Extracted page text data:
********************

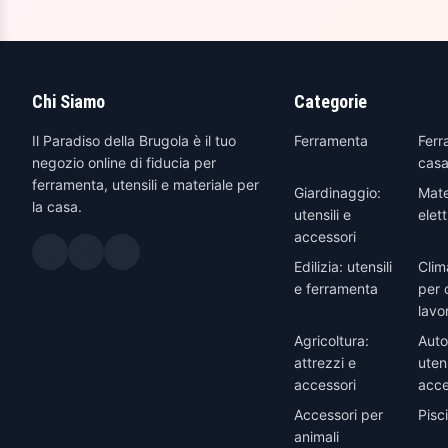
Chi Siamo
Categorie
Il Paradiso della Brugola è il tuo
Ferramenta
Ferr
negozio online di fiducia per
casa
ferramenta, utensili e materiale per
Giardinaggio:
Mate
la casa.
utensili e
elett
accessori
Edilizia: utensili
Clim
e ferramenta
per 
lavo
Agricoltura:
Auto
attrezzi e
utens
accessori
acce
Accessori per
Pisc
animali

********************

Go through the entries above and output them exactly, without pictures.

Chi Siamo
Categorie
Il Paradiso della Brugola è il tuo
Ferramenta
Ferr
negozio online di fiducia per
casa
ferramenta, utensili e materiale per
Giardinaggio:
Mate
la casa.
utensili e
elett
accessori
Edilizia: utensili
Clim
e ferramenta
per 
lavo
Agricoltura:
Auto
attrezzi e
utens
accessori
acce
Accessori per
Pisc
animali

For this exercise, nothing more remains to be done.